AS SINGAPORE accelerates to become a society with widespread use of technology, private firms and grassroots organisations launch initiatives to ensure the elderly don't get left behind.
From courses on social media and how to spot fake news to digital services specifically for seniors, more organisations are taking steps to ensure that older people can also ride on the technological wave.
In the past six months, firms and grassroots organisations have rolled out workshops and classes targeted at the elderly in Singapore.
For instance, OCBC Bank held a workshop in Radin Mas last month for 35 seniors to learn about mobile banking, online security and cashless payments. This month, it has conducted similar workshops and set up a booth to help some 200 seniors in the same area.
Grassroots organisation People's Association launched a four-month programme in November that helps seniors to be smart nation ready.
The course includes how to use common smartphone applications and social media, how to keep devices safe and cyber security.
These programmes come on top of government initiatives announced during the Budget debate last month. These initiatives are part of a bigger framework to turn Singapore into a smart nation with technological solutions in the face of a global technological disruption.
One of the government's plans is basic digital skills training for everyone, according to Senior Minister of State for Communications and Information Janil Puthucheary.
The six-hour training scheme - to be offered from June - will teach people aged 40 and above how to transact and communicate online safely, as well as spot fake news and online scams, among other things.
The Infocomm Media Development Authority will start holding more digital clinics for seniors, expanding a pilot programme it started in November.
These clinics are for those who want one-on-one assistance on connecting to wireless hot spots or to learn more about applications and electronic transactions.
TPG Telecom, which won the fourth telco licence in Singapore in 2016, is targeting the elderly for its first product offering. It will offer seniors above the age of 65 a free mobile plan consisting of a SIM card, 3GB of monthly mobile data and unlimited local calls "at no charge" for the first 24 months. Its services will be rolled out later this year.
TPG executive chairman David Teoh said the decision to focus on seniors is part of its contribution to Singapore's Smart Nation initiative.
“We have chosen to focus on assisting senior citizens as our first initiative to demonstrate our commitment to improving what is available for the community,” he said.

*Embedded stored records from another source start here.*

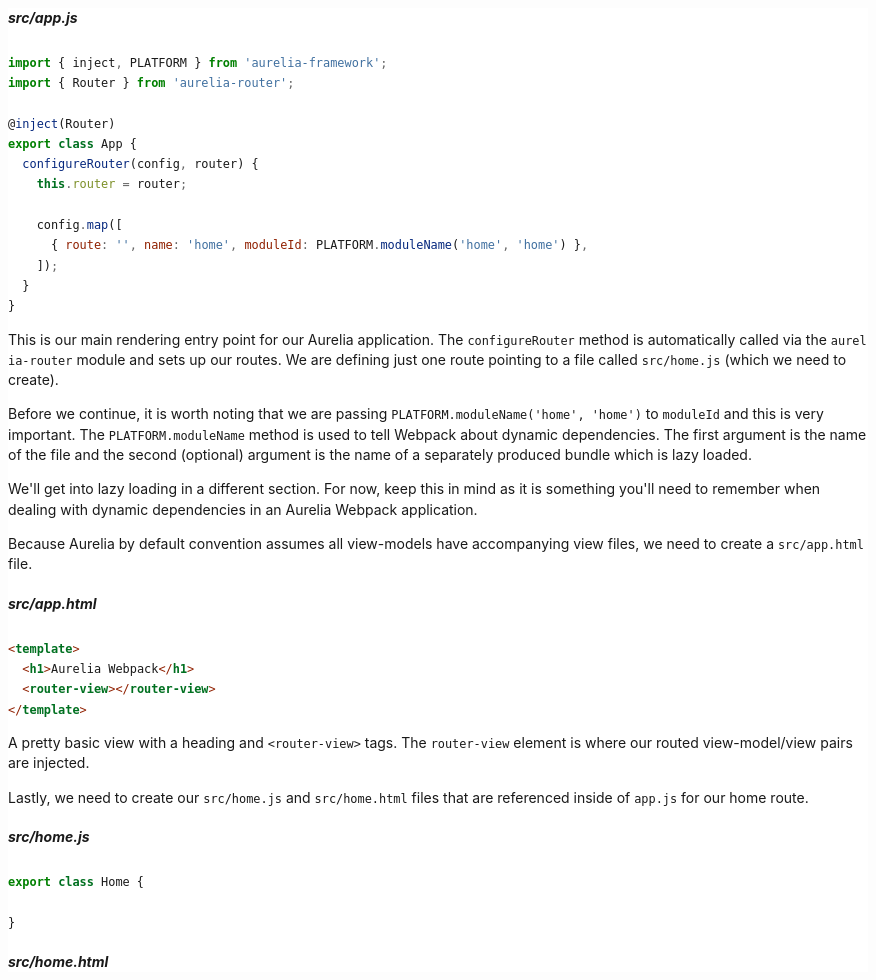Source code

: ##### src/app.js

```javascript
import { inject, PLATFORM } from 'aurelia-framework';
import { Router } from 'aurelia-router';

@inject(Router)
export class App {
  configureRouter(config, router) {
    this.router = router;

    config.map([
      { route: '', name: 'home', moduleId: PLATFORM.moduleName('home', 'home') },
    ]);
  }
}
```

This is our main rendering entry point for our Aurelia application. The `configureRouter` method is automatically called via the `aurelia-router` module and sets up our routes. We are defining just one route pointing to a file called `src/home.js` (which we need to create).

Before we continue, it is worth noting that we are passing `PLATFORM.moduleName('home', 'home')` to `moduleId` and this is very important. The `PLATFORM.moduleName` method is used to tell Webpack about dynamic dependencies. The first argument is the name of the file and the second (optional) argument is the name of a separately produced bundle which is lazy loaded.

We'll get into lazy loading in a different section. For now, keep this in mind as it is something you'll need to remember when dealing with dynamic dependencies in an Aurelia Webpack application.

Because Aurelia by default convention assumes all view-models have accompanying view files, we need to create a `src/app.html` file.

##### src/app.html

```html
<template>
  <h1>Aurelia Webpack</h1>
  <router-view></router-view>
</template>
```

A pretty basic view with a heading and `<router-view>` tags. The `router-view` element is where our routed view-model/view pairs are injected.

Lastly, we need to create our `src/home.js` and `src/home.html` files that are referenced inside of `app.js` for our home route.

##### src/home.js

```javascript
export class Home {

}
```

##### src/home.html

Dennis Tan, head of consumer financial services for Singapore at OCBC Bank, cited customer research suggesting that “many seniors are unsure if what they have done in preparation for retirement is sufficient”.
He said: “They want more advice on retirement planning and many are digital regulars who are open to using more digital tools for banking and other activities.”
Retired Chinese teacher Kwan Meow Yong attended a three-day course at a grassroots club in Telok Blangah recently on how to open an Internet banking account, among other technological knowhow.
“I don't want to be left behind when I have to use my card to pay for food at the hawker centre in the future,” the 69-year-old said. However, she wished the course could have been more elderly-friendly.
“Sometimes, it feels like the instructor is speaking a different language. He goes on without explaining the terms he uses. Not everyone knows what is 2FA, for example, and I wish he would slow down and start at a really basic level.”